→ Task directions
Can you pull out each line of the data below that includes the word "linecap"?

==== Data records ====

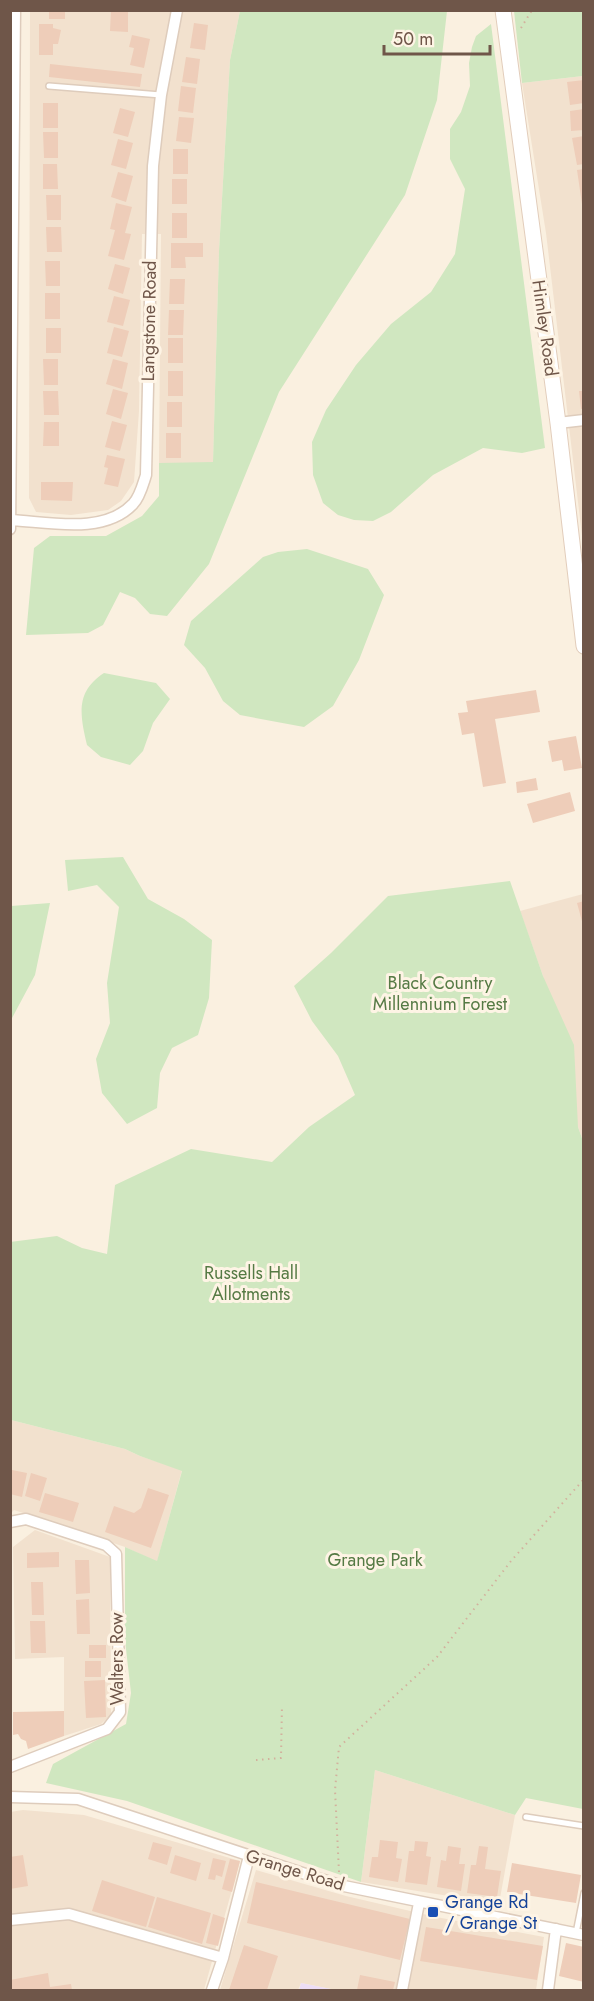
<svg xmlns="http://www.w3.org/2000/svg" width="594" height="2001" font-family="Jost,sans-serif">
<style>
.residential{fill:#f2e1ce}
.education{fill:#edddf6}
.green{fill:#d0e7c0}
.building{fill:#eecdb9}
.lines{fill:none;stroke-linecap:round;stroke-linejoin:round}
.service-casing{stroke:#deccbc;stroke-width:8}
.minor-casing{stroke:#deccbc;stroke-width:13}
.secondary-casing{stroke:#e2cdbb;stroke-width:17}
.path{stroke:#d2b19d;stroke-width:2;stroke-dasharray:1.5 4.5;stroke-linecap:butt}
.service{stroke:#fff;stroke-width:5}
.minor{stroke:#fff;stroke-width:10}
.secondary{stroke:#fff;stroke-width:15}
.transit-dot{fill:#1a4fb4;stroke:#fef4e5;stroke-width:2}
.labels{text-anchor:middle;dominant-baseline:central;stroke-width:6;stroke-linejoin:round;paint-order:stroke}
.street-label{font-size:18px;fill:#6f5649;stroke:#fef4e5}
.park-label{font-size:18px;fill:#557a44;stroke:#fef4e5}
.transit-label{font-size:18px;fill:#164399;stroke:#fef4e5;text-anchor:start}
</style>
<rect width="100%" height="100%" fill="#faf0e0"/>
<path class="residential" d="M30,11h210l-10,49 -11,191 -6,212h-54l2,-229h-19l-3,177 -5,71 -13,19 -13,9 -37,5 -35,-3 -7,-14z
M583,76v468l-37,-311 -24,-150z
M583,894v247l-5,-14 -35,-151 -23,-65z
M11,1420l114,29 15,7 42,14 -25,92 -32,-15 -111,-37 -3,3z
M35,1530l75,27 1,158 -10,9 -37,12v-79l-49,2 -2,-112z
M375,1770l140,45 -16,89 -138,-22z
M23,1810l61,5 156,46 -36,129h-193l-1,-178z
M256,1870l90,26 90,21 108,20 -8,53h-200l-35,-7 -3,7h-78z"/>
<path class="education" d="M301,1983l35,7h-37z"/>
<path class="green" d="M240,11h207l-10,89 -32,95 -126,197 -70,172 -42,52 -17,-2 -15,-16 -15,-6 -17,33 -15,8 -62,2 8,-87 16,-12h56l36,-20 17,-20v-33l54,-1 6,-211 11,-191z
M514,11h69v65l-61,7z
M491,24l54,424 -23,5 -39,-5 -50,27 -42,37 -18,9 -19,-1 -16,-5 -15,-12 -10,-28 -1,-33 14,-32 30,-45 35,-41 40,-32 24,-38 10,-65 -15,-30v-30l11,-17 9,-26 -1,-23 3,-16 4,-11z
M307,549l61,20 16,26 -25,65 -26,46 -29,21 -64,-12 -17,-14 -18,-33 -21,-23 7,-24 72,-64 15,-5z
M104,673l52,10 14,16 -17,24 -10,28 -13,14 -29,-8 -14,-12c-7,-30 -12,-53 17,-72z
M123,857l25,42 36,20 28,21 -3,58 -11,37 -26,13 -12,25 -3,35 -30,16 -25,-31 -6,-34 14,-36 -3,-40 12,-76 -22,-22 -29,6 -3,-31z
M510,881l33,95 31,69 4,82 5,14v668l-57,-11 -11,17 -140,-45 -14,112 -234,-81 -81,-18 7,-19 73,-40 5,-31 -6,-53v-93l32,14 25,-90 -42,-15 -15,-7 -114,-29 -1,-178 47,-6 25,12 25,6 8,-69 76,-36 81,13 37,-35 46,-32 -17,-39 -26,-35 -18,-35 37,-33 57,-57z
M50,903l-15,72 -24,45v-114z"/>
<path class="building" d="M49,10h16v9h-16z
M111,10h17v22l-18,-1z
M194,23l14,2 -3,25 -15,-2z
M39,24h14v4l8,2 -3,14h-5v11h-14z
M132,35l18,4 -6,29 -14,-3 4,-17 -5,-1z
M186,57l14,2 -3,25 -15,-2z
M50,64l92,10 -2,13 -91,-10z
M584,80v23l-14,2 -3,-23z
M181,86l15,2 -3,25 -15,-2z
M43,103h15v25h-15z
M120,108l15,4 -7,25 -15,-4z
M584,109v21l-13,1 -1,-20z
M179,117l15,1 -3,25 -15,-2z
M43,132h15v26h-14z
M584,136v28l-7,1 -5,-27z
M118,139l15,4 -7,26 -15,-4z
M173,149h15v25h-15z
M43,164h14l1,25h-15z
M584,169v34l-2,1 -5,-34z
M118,172l15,4 -7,26 -15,-5z
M172,179h15v25h-15z
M46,195h15v25h-14z
M116,203l16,4 -7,26 6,1 -7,26 -16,-4 7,-26 -5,-1z
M172,213h15v25h-15z
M46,227h15l1,25h-15z
M171,243h32v14h-18l1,11h-15z
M45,261h15v25h-14z
M115,264l15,4 -7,26 -15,-5z
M170,279h15l-1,25h-15z
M45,293h15v26h-15z
M114,296l16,4 -7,26 -16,-4z
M169,310h15l-1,25h-15z
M114,327l15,4 -7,26 -15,-4z
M46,328h15v25h-15z
M168,338h15v25h-15z
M43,359h15v26h-14z
M113,359l15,4 -6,26 -16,-5z
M168,371h15v25h-15z
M113,389l15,4 -7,26 -15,-5z
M43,391h15l1,24h-15z
M579,391h5v17l-3,1z
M167,402h15v25h-15z
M112,421l15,4 -7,26 -15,-4z
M44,422h15v24h-16z
M166,433h15v25h-15z
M107,455l18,4 -7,28 -14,-3 4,-16 -4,-1z
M41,482h32l-1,19 -31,-1z
M536,690l4,22 -45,7 11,64 -23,4 -9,-54 -12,2 -4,-22 10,-1 -2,-11z
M576,736l6,32 -18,3 -2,-11 -10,2 -4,-21z
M536,778l2,12 -21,3 -1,-11z
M570,792l5,19 -42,12 -6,-19z
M584,901v24h-1l-6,-22z
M12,1470l15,3 -5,24 -12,-3z
M31,1473l16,5 -7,23 -15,-5z
M148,1488l21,7 -18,53 -46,-16 9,-26 20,7 7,-5z
M45,1493l34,10 -6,19 -34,-10z
M59,1552v15l-32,1v-15z
M75,1560h14l1,33 -14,1z
M31,1582h12l1,33h-12z
M89,1599l1,35h-13l-1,-34z
M30,1621h15l1,32h-15z
M89,1645h17v13h-17z
M85,1661h16v16h-16z
M105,1680l1,37 -20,1 -2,-37z
M64,1711v25l-36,13 -2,-8 -5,-2 -3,-5 -5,1v-23z
M380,1840l18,2 -2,16 6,1 -4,23 -29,-5 3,-20h6z
M415,1841l13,1 -2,14 5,1 -4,28 -22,-3 4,-31h5z
M153,1842l19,5 -5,18 -19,-6z
M448,1846l13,2 -2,16h6l-4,27 -24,-4 4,-27 5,1z
M479,1846l9,1 -3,22 16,2 -4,26 -30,-4 4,-28h5z
M23,1855l5,31 -18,3v-32z
M175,1855l26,8 -5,18 -26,-8z
M213,1858l13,3 -4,16 -6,-2 -1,5 -7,-1z
M230,1859l10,2 -8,31 -10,-3z
M512,1863l69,12 -5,28 -69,-11z
M102,1880l53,17 -9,30 -54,-16z
M256,1882l154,37 -10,41 -153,-37z
M157,1897l54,16 -9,31 -54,-17z
M213,1914l12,4 -7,28 -12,-3z
M426,1927l117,19 -6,34 -117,-19z
M566,1943l18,4v35l-25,-6z
M244,1945l34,11 -11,34h-38z
M48,1973l2,14 21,-3 1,6h-60l-2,-10z
M360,1975l35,7 -2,8h-36z"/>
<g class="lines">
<g class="service-casing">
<path id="service" d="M49,86l112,9
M526,1817l58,9
M576,1933l8,-40"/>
</g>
<g class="minor-casing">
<path id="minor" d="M558,423l26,-3
M11,520c38,2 93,15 122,-16 7,-7 10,-20 13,-29l7,-309 8,-71 16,-85
M10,529l5,-519
M10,1522l16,-3 80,26 10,9 4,158 -13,17 -97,38
M10,1797l68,2 261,86 245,50
M10,1920l59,-6 154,44
M212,1990l11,-32 26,-102
M402,1990l17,-87
M548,1990l8,-61"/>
</g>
<g class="secondary-casing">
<path id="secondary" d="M503,10l55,413 26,223"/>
</g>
<path class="path" d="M521,28l11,-18
M256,1760l25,-2 1,-53
M339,1872l-4,-82 4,-43 98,-90 74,-96 73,-82"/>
<use href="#service" class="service"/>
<use href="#minor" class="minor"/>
<use href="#secondary" class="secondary"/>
</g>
<rect class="transit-dot" x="427" y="1906" width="12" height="12" rx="3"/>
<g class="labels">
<g class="street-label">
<text transform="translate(149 321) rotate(-89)">Langstone Road</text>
<text transform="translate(545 328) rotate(82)">Himley Road</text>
<text transform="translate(117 1659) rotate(-90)">Walters Row</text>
<text transform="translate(295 1870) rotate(17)">Grange Road</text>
</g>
<g class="park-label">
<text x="440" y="983">Black Country<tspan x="440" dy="21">Millennium Forest</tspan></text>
<text x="251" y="1273">Russells Hall<tspan x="251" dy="21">Allotments</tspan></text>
<text x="375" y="1560">Grange Park</text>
</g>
<g class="transit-label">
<text x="445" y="1902">Grange Rd<tspan x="445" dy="21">/ Grange St</tspan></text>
</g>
</g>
<rect width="594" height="2001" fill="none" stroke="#6f5649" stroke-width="24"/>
<path d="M384 45v9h106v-9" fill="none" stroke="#6f5649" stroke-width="3"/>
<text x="393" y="45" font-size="18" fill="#6f5649" stroke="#fef4e5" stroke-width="4.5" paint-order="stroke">50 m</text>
</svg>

====

→ Answer section
.lines{fill:none;stroke-linecap:round;stroke-linejoin:round}
.path{stroke:#d2b19d;stroke-width:2;stroke-dasharray:1.5 4.5;stroke-linecap:butt}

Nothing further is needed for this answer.